Intimate Portrait: Madeline Kahn (03m:42s) is an excerpt from a Lifetime television special about the late actress, and features glowing comments from Brooks, Dom DeLuise, and Lily Tomlin, intercut with scenes from the film.
Additional Scenes (09m:41s) is a set of seven deleted/alternate scenes that were edited into the TV version. Examples include the fart scene with the offending noises removed, and as well a couple of Looney Tune sight gags between Black Bart and Mongo that were added to take the place of scenes that had to be removed before broadcast. Most of these clips are also featured in the Back in the Saddle featurette.
The most curious oddity here is the Black Bart TV Pilot (24m:25s), a failed 1975 show that either proves that some things just don't translate well, or just reinforces that Mel Brooks is really funny.
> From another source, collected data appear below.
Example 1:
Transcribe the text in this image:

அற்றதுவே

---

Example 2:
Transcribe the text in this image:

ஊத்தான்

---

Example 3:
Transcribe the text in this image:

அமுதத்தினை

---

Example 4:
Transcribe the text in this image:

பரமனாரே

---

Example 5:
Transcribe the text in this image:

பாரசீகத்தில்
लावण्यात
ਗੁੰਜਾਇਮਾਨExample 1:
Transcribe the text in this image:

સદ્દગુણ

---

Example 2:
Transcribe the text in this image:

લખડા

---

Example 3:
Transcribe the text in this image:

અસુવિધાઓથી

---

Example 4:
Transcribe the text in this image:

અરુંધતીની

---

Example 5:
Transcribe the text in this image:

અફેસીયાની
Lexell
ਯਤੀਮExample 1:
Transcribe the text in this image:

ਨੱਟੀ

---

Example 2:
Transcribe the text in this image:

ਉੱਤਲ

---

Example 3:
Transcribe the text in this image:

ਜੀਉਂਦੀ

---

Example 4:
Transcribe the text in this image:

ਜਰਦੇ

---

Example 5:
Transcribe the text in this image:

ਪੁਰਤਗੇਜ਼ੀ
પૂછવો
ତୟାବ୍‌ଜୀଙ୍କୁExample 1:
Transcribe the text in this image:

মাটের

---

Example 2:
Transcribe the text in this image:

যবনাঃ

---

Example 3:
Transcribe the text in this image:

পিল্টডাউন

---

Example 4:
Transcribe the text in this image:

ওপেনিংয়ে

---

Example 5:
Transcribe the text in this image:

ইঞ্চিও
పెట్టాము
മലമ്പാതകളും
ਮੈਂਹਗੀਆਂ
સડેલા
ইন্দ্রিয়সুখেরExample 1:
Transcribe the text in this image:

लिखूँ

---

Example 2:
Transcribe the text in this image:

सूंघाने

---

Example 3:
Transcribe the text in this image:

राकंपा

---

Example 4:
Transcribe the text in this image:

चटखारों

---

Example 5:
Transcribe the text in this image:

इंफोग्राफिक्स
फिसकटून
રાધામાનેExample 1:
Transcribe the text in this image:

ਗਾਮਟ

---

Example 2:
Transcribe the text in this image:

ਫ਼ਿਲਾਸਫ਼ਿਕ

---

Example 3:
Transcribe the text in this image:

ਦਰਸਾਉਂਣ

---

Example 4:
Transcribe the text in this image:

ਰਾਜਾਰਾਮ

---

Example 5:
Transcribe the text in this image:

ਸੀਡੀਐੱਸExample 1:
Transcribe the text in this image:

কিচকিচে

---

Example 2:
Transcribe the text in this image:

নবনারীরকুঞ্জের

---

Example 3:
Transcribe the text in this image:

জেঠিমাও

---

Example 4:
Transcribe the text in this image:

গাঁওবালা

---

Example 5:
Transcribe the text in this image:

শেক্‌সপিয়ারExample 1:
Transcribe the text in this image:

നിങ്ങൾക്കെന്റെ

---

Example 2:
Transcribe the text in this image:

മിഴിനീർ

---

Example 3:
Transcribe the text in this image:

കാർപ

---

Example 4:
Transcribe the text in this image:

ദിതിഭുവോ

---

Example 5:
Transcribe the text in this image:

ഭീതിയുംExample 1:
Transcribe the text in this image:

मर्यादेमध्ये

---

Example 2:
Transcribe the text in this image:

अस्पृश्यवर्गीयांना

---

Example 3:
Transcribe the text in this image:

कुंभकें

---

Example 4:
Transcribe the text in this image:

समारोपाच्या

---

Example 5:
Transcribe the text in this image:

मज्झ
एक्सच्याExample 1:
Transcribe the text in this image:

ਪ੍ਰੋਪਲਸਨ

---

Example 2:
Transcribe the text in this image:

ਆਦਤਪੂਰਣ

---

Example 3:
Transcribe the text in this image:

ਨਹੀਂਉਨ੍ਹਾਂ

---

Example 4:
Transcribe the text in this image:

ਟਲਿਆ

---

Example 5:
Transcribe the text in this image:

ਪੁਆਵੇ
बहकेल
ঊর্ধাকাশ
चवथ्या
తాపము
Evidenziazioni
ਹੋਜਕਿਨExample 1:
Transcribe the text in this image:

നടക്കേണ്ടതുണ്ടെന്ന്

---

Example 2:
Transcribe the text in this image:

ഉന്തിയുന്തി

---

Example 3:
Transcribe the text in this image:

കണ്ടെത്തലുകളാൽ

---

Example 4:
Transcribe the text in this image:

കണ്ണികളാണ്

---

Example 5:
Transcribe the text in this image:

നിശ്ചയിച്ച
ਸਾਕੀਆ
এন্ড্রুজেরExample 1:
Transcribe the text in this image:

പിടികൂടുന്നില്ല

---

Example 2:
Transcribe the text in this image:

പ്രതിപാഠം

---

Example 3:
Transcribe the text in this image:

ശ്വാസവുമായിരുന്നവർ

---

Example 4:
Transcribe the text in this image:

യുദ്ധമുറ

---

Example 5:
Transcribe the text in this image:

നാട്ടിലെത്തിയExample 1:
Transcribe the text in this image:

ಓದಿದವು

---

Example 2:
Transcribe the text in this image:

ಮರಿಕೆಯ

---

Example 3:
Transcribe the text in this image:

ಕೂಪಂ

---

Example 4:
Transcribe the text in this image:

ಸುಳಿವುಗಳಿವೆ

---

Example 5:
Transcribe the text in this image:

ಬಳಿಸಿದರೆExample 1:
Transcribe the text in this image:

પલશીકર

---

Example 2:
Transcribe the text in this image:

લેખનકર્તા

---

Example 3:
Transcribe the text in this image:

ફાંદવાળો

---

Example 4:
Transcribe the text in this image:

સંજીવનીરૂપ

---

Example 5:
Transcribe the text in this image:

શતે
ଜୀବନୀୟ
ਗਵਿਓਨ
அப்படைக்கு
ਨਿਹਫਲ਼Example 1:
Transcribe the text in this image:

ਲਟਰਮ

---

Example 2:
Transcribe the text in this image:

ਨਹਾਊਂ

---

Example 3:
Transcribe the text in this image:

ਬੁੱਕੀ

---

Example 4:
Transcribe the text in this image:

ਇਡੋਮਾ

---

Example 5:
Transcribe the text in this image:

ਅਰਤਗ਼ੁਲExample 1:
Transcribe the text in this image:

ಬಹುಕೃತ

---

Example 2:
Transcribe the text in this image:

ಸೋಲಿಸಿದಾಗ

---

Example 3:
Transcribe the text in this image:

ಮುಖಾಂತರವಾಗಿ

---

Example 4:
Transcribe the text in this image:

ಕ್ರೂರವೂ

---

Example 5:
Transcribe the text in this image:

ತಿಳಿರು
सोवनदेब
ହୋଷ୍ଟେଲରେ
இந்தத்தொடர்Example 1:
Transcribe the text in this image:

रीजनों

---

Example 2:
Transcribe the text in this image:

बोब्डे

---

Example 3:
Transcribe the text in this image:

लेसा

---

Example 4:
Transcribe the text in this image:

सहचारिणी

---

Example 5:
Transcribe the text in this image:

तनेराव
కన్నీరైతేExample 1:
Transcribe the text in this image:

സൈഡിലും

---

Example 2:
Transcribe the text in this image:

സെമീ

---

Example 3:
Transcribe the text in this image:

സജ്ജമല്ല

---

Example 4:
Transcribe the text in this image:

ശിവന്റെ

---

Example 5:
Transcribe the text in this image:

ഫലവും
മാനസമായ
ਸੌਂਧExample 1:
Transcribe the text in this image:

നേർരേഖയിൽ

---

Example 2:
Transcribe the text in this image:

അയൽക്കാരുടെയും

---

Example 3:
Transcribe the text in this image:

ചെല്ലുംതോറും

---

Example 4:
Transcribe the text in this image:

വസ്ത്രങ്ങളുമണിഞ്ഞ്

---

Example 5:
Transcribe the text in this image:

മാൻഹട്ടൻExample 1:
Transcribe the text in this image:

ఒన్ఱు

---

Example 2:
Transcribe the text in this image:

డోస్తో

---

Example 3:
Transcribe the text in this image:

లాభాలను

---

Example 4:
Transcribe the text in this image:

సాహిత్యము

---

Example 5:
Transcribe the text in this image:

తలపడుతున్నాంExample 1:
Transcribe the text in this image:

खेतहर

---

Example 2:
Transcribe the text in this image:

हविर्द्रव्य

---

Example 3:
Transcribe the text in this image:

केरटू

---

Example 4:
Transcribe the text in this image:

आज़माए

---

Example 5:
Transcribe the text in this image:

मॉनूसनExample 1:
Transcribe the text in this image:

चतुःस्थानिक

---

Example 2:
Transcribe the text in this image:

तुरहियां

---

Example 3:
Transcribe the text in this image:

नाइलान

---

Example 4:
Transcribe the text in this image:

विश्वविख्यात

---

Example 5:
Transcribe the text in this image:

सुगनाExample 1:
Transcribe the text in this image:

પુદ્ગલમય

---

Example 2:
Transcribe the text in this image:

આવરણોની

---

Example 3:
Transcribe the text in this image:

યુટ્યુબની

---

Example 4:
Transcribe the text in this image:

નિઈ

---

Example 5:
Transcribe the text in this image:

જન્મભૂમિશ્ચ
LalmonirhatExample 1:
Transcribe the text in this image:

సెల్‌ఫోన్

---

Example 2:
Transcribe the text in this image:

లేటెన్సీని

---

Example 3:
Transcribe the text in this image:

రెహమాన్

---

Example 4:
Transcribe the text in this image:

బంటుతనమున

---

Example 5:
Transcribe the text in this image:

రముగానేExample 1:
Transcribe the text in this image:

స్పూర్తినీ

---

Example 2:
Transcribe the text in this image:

This undeniably unfunny program (though you wouldn't know it from the maniacal laugh track) starred Louis Gossett Jr.(!) in the Cleavon Little role, and also featured comic Steve Landesburg in a supporting role. I dare you to sit through all 24m:25s!
In addition to a lengthy theatrical trailer, the disc is cut into 26 chapters, and features subtitles in English, French and Spanish.
Extras Grade: B
Final CommentsSome of the initial shock value edge has been softened a bit since its debut in 1974, but Blazing Saddles is still a very funny movie crammed full of hokey vaudeville gags, racial slurs, Alex Karras punching a horse, and, of course, that famous campfire scene. All the extras of the 30th anniversary edition are here, and the HD DVD looks far better than any home version of the film has ever appeared.